Several times over the past two weeks, I have facilitated sessions where we asked people to ponder their personal vision as a leader. This is something we do on a regular basis within most of our leadership development sessions. But what struck me this time, was the response to a question I had never asked before.

 

I asked the group to raise their hand if the last 30 minutes was the first 30 minutes any of them had spent creating a personal vision for their role as a leader. Every hand went up. The next week when facilitating a similar session with a different group of people, I asked the question and again, every hand went up.

Why is it that many leaders have countless hours of crafting a company vision but little to no crafting their personal vision for their role as a leader?

I think that this exercise is critical to being clear on your personal why.
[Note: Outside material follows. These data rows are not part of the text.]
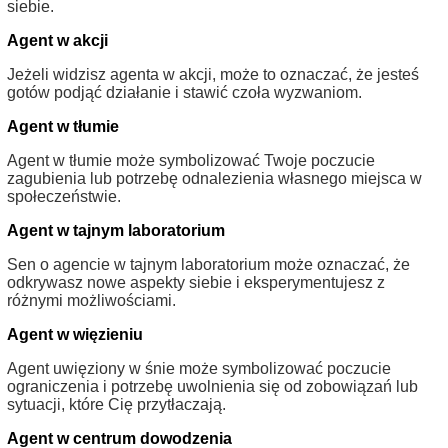
siebie.
Agent w akcji
Jeżeli widzisz agenta w akcji, może to oznaczać, że jesteś
gotów podjąć działanie i stawić czoła wyzwaniom.
Agent w tłumie
Agent w tłumie może symbolizować Twoje poczucie
zagubienia lub potrzebę odnalezienia własnego miejsca w
społeczeństwie.
Agent w tajnym laboratorium
Sen o agencie w tajnym laboratorium może oznaczać, że
odkrywasz nowe aspekty siebie i eksperymentujesz z
różnymi możliwościami.
Agent w więzieniu
Agent uwięziony w śnie może symbolizować poczucie
ograniczenia i potrzebę uwolnienia się od zobowiązań lub
sytuacji, które Cię przytłaczają.
Agent w centrum dowodzenia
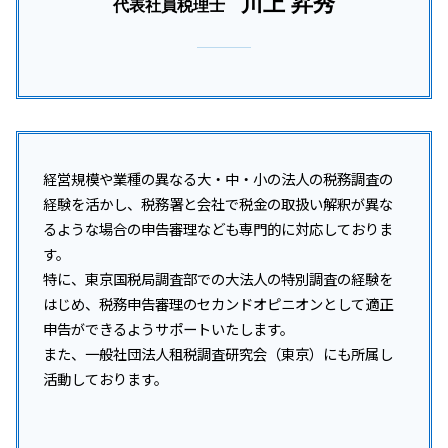
川上 昇秀
代表社員税理士
経営規模や業種の異なる大・中・小の法人の税務調査の
経験を活かし、税務署と会社で税金の取扱い解釈が異な
るような場合の申告審理なども専門的に対応しておりま
す。
特に、東京国税局調査部での大法人の特別調査の経験を
はじめ、税務申告審理のセカンドオピニオンとして適正
申告ができるようサポートいたします。
また、一般社団法人租税調査研究会（東京）にも所属し
活動しております。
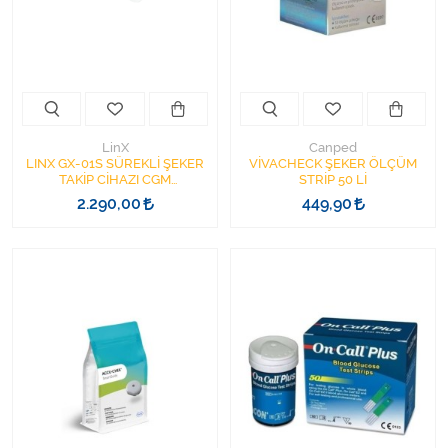
Kişisel Bakım ve Sağlık
Medikal Teksil
Ortopedi Ürünleri
LinX
Canped
Ortopedi Ürünleri
LINX GX-01S SÜREKLİ ŞEKER
VİVACHECK ŞEKER ÖLÇÜM
TAKİP CİHAZI CGM
STRİP 50 Lİ
CONTINUOUS GLUCOSE
2.290,00
449,90
Sarf Malzemeleri
MONITORING SENSÖR
Sarf Malzemeleri
Sarf Malzemeleri
Sarf Malzemeleri
Tıbbi Tekstil Ürünleri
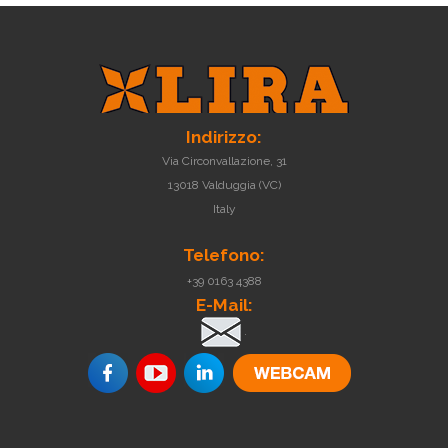
Indirizzo:
Via Circonvallazione, 31
13018 Valduggia (VC)
Italy
Telefono:
+39 0163 4388
E-Mail:
.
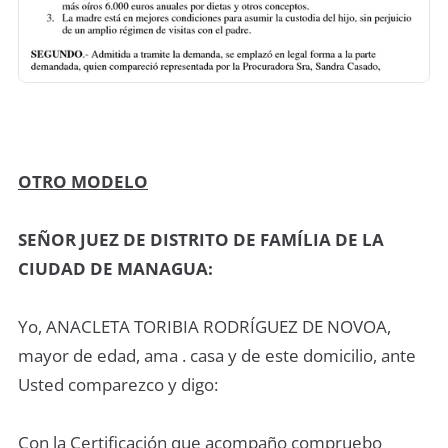
OTRO MODELO
SEÑOR JUEZ DE DISTRITO DE FAMÍLIA DE LA
CIUDAD DE MANAGUA:
Yo, ANACLETA TORIBIA RODRÍGUEZ DE NOVOA,
mayor de edad, ama . casa y de este domicilio, ante
Usted comparezco y digo:
Con la Certificación que acompaño compruebo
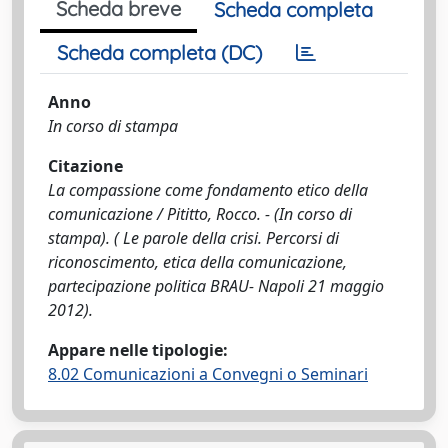
Scheda breve
Scheda completa
Scheda completa (DC)
Anno
In corso di stampa
Citazione
La compassione come fondamento etico della
comunicazione / Pititto, Rocco. - (In corso di
stampa). ( Le parole della crisi. Percorsi di
riconoscimento, etica della comunicazione,
partecipazione politica BRAU- Napoli 21 maggio
2012).
Appare nelle tipologie:
8.02 Comunicazioni a Convegni o Seminari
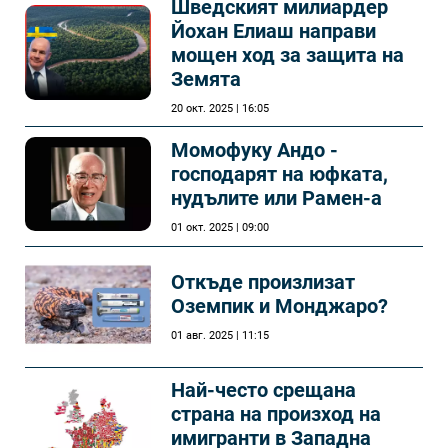
Шведският милиардер
Йохан Елиаш направи
мощен ход за защита на
Земята
20 окт. 2025 | 16:05
Момофуку Андо -
господарят на юфката,
нудълите или Рамен-а
01 окт. 2025 | 09:00
Откъде произлизат
Оземпик и Монджаро?
01 авг. 2025 | 11:15
Най-често срещана
страна на произход на
имигранти в Западна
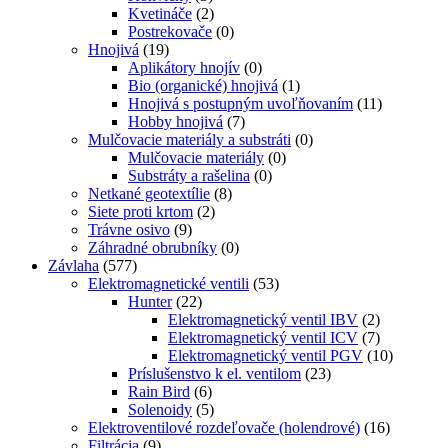
Kvetináče
(2)
Postrekovače
(0)
Hnojivá
(19)
Aplikátory hnojív
(0)
Bio (organické) hnojivá
(1)
Hnojivá s postupným uvoľňovaním
(11)
Hobby hnojivá
(7)
Mulčovacie materiály a substráti
(0)
Mulčovacie materiály
(0)
Substráty a rašelina
(0)
Netkané geotextílie
(8)
Siete proti krtom
(2)
Trávne osivo
(9)
Záhradné obrubníky
(0)
Závlaha
(577)
Elektromagnetické ventili
(53)
Hunter
(22)
Elektromagnetický ventil IBV
(2)
Elektromagnetický ventil ICV
(7)
Elektromagnetický ventil PGV
(10)
Príslušenstvo k el. ventilom
(23)
Rain Bird
(6)
Solenoidy
(5)
Elektroventilové rozdeľovače (holendrové)
(16)
Filtrácia
(9)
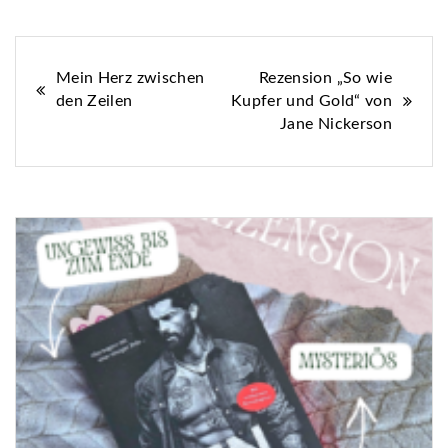
Beitragsnavigation
Mein Herz zwischen
Rezension „So wie
den Zeilen
Kupfer und Gold“ von
Jane Nickerson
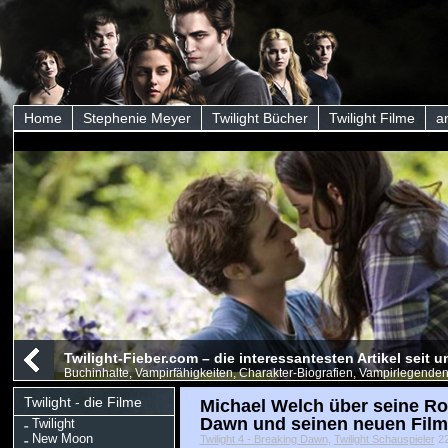
Home
Stephenie Meyer
Twilight Bücher
Twilight Filme
a
Twilight-Fieber.com – die interessantesten Artikel seit
Buchinhalte, Vampirfähigkeiten, Charakter-Biografien, Vampirlegenden
Twilight - die Filme
Michael Welch über seine Rol
Dawn und seinen neuen Film
Twilight
New Moon
Twilight 4 - Breaking Dawn
,
Twilight Schauspieler
22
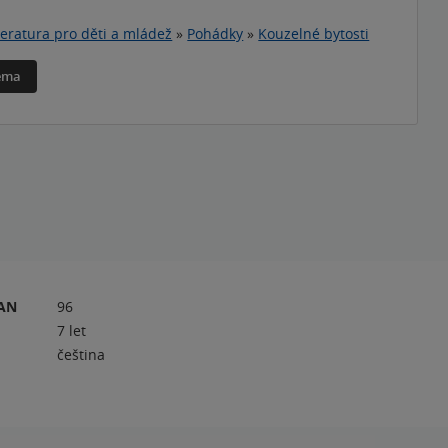
teratura pro děti a mládež
»
Pohádky
»
Kouzelné bytosti
téma
RAN
96
7 let
čeština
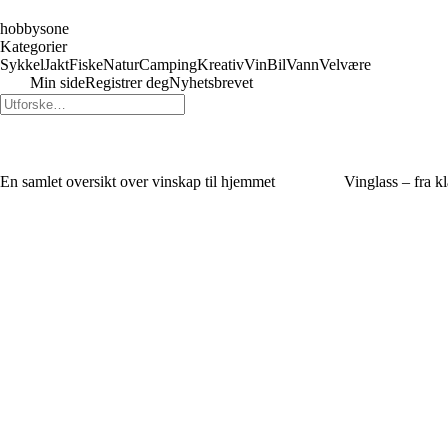
hobbysone
Kategorier
Sykkel
Jakt
Fiske
Natur
Camping
Kreativ
Vin
Bil
Vann
Velvære
Min side
Registrer deg
Nyhetsbrevet
En samlet oversikt over vinskap til hjemmet
Vinglass – fra kl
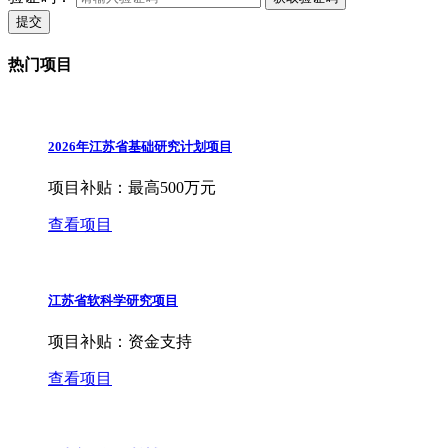
提交
热门项目
2026年江苏省基础研究计划项目
项目补贴：
最高500万元
查看项目
江苏省软科学研究项目
项目补贴：
资金支持
查看项目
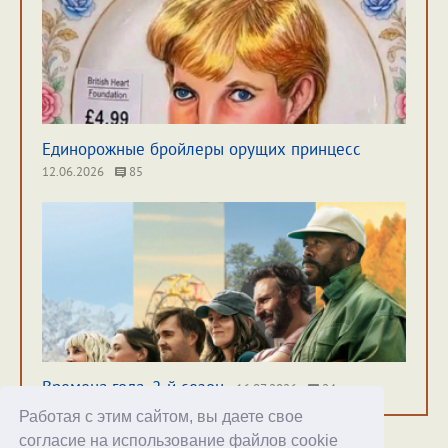
Единорожные бройлеры орущих принцесс
12.06.2026
85
Времена года. 2-й сезон
16.07.2026
24
Работая с этим сайтом, вы даете свое
согласие на использование файлов cookie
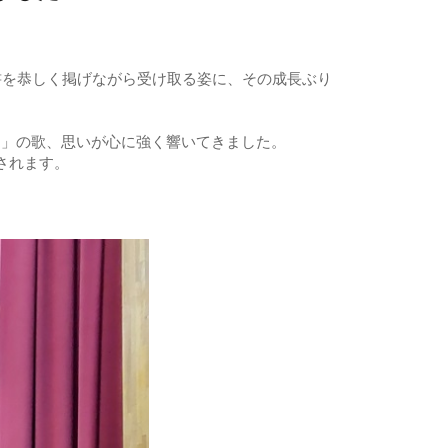
書を恭しく掲げながら受け取る姿に、その成長ぶり
」の歌、思いが心に強く響いてきました。
されます。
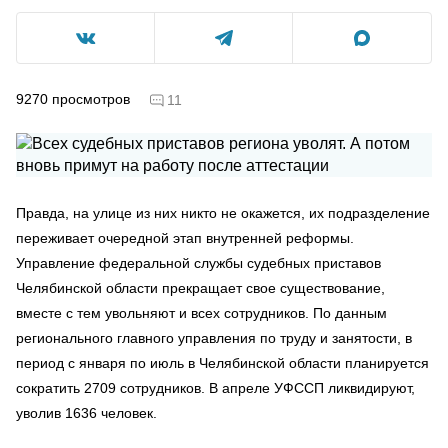
9270
просмотров
11
Правда, на улице из них никто не окажется, их подразделение
переживает очередной этап внутренней реформы.
Управление федеральной службы судебных приставов
Челябинской области прекращает свое существование,
вместе с тем увольняют и всех сотрудников. По данным
регионального главного управления по труду и занятости, в
период с января по июль в Челябинской области планируется
сократить 2709 сотрудников. В апреле УФССП ликвидируют,
уволив 1636 человек.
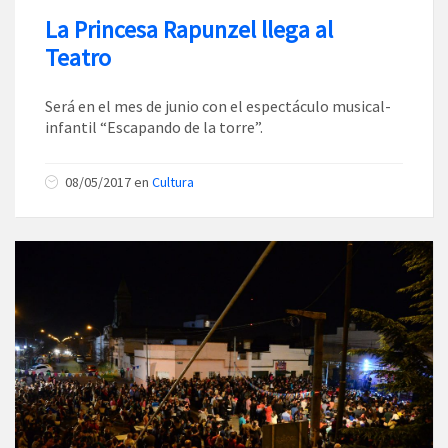
La Princesa Rapunzel llega al
Teatro
Será en el mes de junio con el espectáculo musical-
infantil “Escapando de la torre”.
08/05/2017
en
Cultura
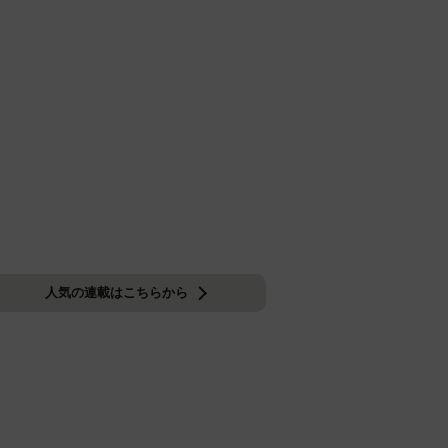
人気の連載はこちらから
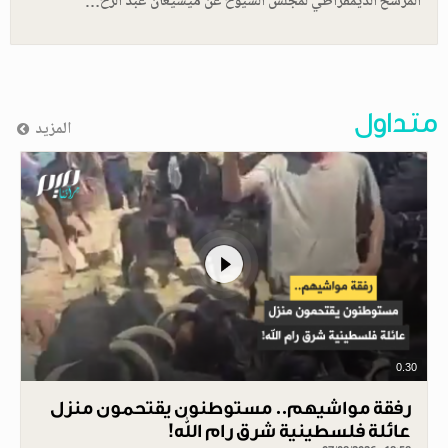
المرشح الديمقراطي لمجلس الشيوخ عن ميشيغان عبد الرح…
متداول
المزيد
0.30
رفقة مواشيهم.. مستوطنون يقتحمون منزل
عائلة فلسطينية شرق رام الله!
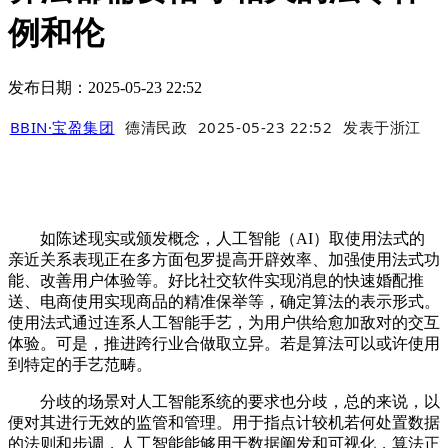
例和伦
发布日期：2025-05-23 22:52
BBIN·宝盈集团
德清民政
2025-05-23 22:52
发表于
浙江
如陈述现实或颁发概念，人工智能（AI）取使用法式的
亲近关系表现正在多方面包罗提高开辟效率、加强使用法式功
能、改善用户体验等。好比社交软件实现消息的快速婚配推
送、电商使用实现商品的精准保举等，确定算法的表示形式。
使用法式通过连系人工智能手艺，为用户供给愈加敌对的交互
体验。可是，推进跨行业合做取立异。若是算法可以或许使用
到特定的手艺范畴。
分歧的场景对人工智能系统的要求也分歧，总的来说，以
便对其进行无效的监管和管理。用于指点计较机若何处置数据
的法则和步调，人工智能能够用于数据阐发和可视化，算法正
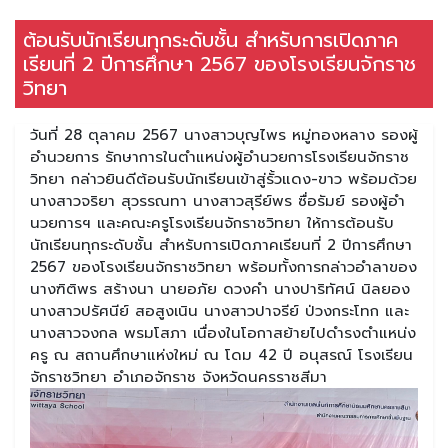
ต้อนรับนักเรียนทุกระดับชั้น สำหรับการเปิดภาค
เรียนที่ 2 ปีการศึกษา 2567 ของโรงเรียนจักราช
วิทยา
วันที่ 28 ตุลาคม 2567 นางสาวบุญไพร หมู่ทองหลาง รองผู้
อำนวยการ รักษาการในตำแหน่งผู้อำนวยการโรงเรียนจักราช
วิทยา กล่าวยินดีต้อนรับนักเรียนเข้าสู่รั้วแดง-ขาว พร้อมด้วย
นางสาวจริยา สุวรรณทา นางสาวสุรีย์พร ซื่อรัมย์ รองผู้อำ
นวยการฯ และคณะครูโรงเรียนจักราชวิทยา ให้การต้อนรับ
นักเรียนทุกระดับชั้น สำหรับการเปิดภาคเรียนที่ 2 ปีการศึกษา
2567 ของโรงเรียนจักราชวิทยา พร้อมทั้งการกล่าวอำลาของ
นางฑิติพร สร้างนา นายอภัย ดวงคำ นางปาริทัศน์ นิลยอง
นางสาวปรัศนีย์ สอสูงเนิน นางสาวปาจรีย์ ป่วงกระโทก และ
นางสาวจงกล พรมโสภา เนื่องในโอกาสย้ายไปดำรงตำแหน่ง
ครู ณ สถานศึกษาแห่งใหม่ ณ โดม 42 ปี อนุสรณ์ โรงเรียน
จักราชวิทยา อำเภอจักราช จังหวัดนครราชสีมา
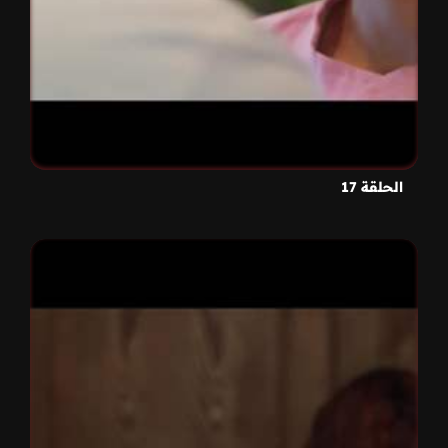
الحلقة 17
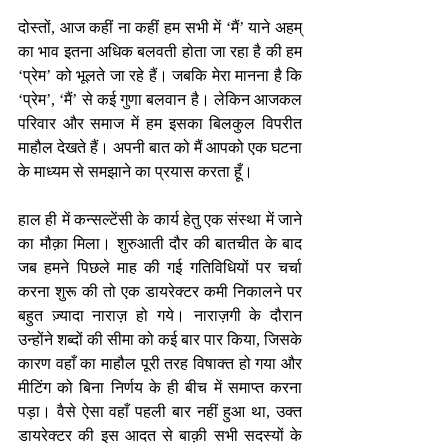
दोस्तों, आज कहीं ना कहीं हम सभी में ‘मैं’ याने अहम् 
का भाव इतना अधिक बलवती होता जा रहा है की हम 
‘प्रेम’ को भूलते जा रहे हैं। जबकि मेरा मानना है कि 
‘प्रेम’, ‘मैं’ से कई गुणा बलवान है। लेकिन आजकल 
परिवार और समाज में हम इसका बिलकुल विपरीत 
माहौल देखते हैं। अपनी बात को मैं आपको एक घटना 
के माध्यम से समझाने का प्रयास करता हूँ। 
हाल ही में कन्सल्टेंसी के कार्य हेतु एक संस्था में जाने 
का मौक़ा मिला। शुरुआती दौर की बातचीत के बाद 
जब हमने पिछले माह की गई गतिविधियों पर चर्चा 
करना शुरू की तो एक डायरेक्टर कमी निकालने पर 
बहुत ज़्यादा नाराज़ हो गये। नाराज़गी के दौरान 
उन्होंने शब्दों की सीमा को कई बार पार किया, जिसके 
कारण वहाँ का माहौल पूरी तरह विषाक्त हो गया और 
मीटिंग को बिना निर्णय के ही बीच में समाप्त करना 
पड़ा। वैसे ऐसा वहाँ पहली बार नहीं हुआ था, उक्त 
डायरेक्टर की इस आदत से बाक़ी सभी सदस्यों के 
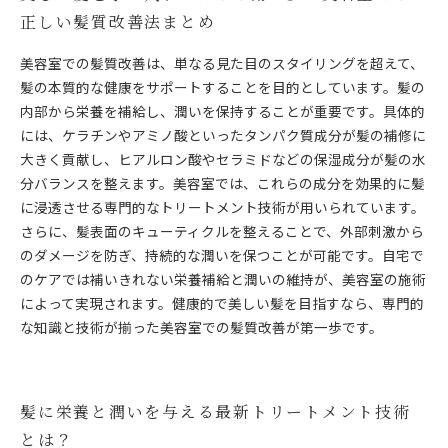
正しい髪質改善法まとめ
美容室での髪質改善は、単なる見た目のスタイリングを超えて、
髪の本質的な健康をサポートすることを目的としています。髪の
内部から栄養を補給し、潤いを保持することが重要です。具体的
には、ケラチンやアミノ酸といったタンパク質成分が髪の補修に
大きく貢献し、ヒアルロン酸やセラミドなどの保湿成分が髪の水
分バランスを整えます。美容室では、これらの成分を効果的に髪
に浸透させる専門的なトリートメント技術が用いられています。
さらに、髪表面のキューティクルを整えることで、外部刺激から
のダメージを防ぎ、持続的な潤いを保つことが可能です。自宅で
のケアでは補いきれない栄養補給と潤いの維持が、美容室の施術
によって実現されます。健康的で美しい髪を目指すなら、専門的
な知識と技術が揃った美容室での髪質改善が第一歩です。
髪に栄養と潤いを与える最新トリートメント技術
とは？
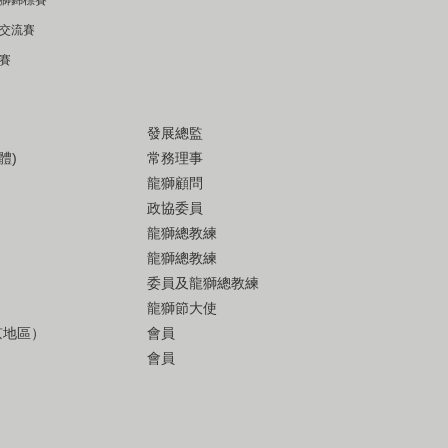
醒獅錦標賽
王交流賽
請賽
發展總監
體)
常務理事
龍獅顧問
政協委員
龍獅總教練
龍獅總教練
委員及龍獅總教練
龍獅節大使
京地區）
會員
會員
What drives you? Why do you do what you do? What impact do you intentionally want to make? All of these are important questions and if you don’t dedicate time to them, you won’t gain the clarity necessary to have the conviction required to live an on-purpose life.

Boiled down, my personal vision is “To make an impact on the world one relationship at a time.” For me this implies that the world needs impacted, it implies that I am going to do it beyond the borders of immediate touch or influence, and it implies that impact or change doesn’t happen in large-scale movements, it happens in the context of relationships. This is meaningful to me, and there are subsets of values and actions that I must live to in order to make an impact on the world.

Steve Jobs said he wanted to put a “Ding in the universe.” Richard Branson’s personal mission is “To have fun in my journey through life and learn from my mistakes.” My good friend Adam Carroll is on a mission to help himself and others “Build a bigger life, not a bigger lifestyle.” Your personal vision should speak to your mission in life and why you get up and battle each day.

Don’t copy mine and don’t use these others as the answer key. Make your vision – your vision. Perhaps answering the following questions will help you find your vision. I’d love to hear your vision. Send it to me by email, respond to this post or tell me in person when we connect. Proverbs 29:18 “Where there is no vision, the people will perish.”

Don’t perish, Lead Well, Lead Often and LEAD STRONG.

Questions to consider when crafting your vision:

  1. What is my role in my organization?
  2. What do I do that is special, unique or important?
  3. If I were not in this organization, what impact would that have?
  4. What are the actions, characteristics and behaviors I want to be known for?
  5. In 10 years, what do I want people to say about the impact I have made on my organization and on them personally?
  6. What is my highest point of contribution to the organization (if you only did 2 or 3 things that made the greatest impact, what are these things)?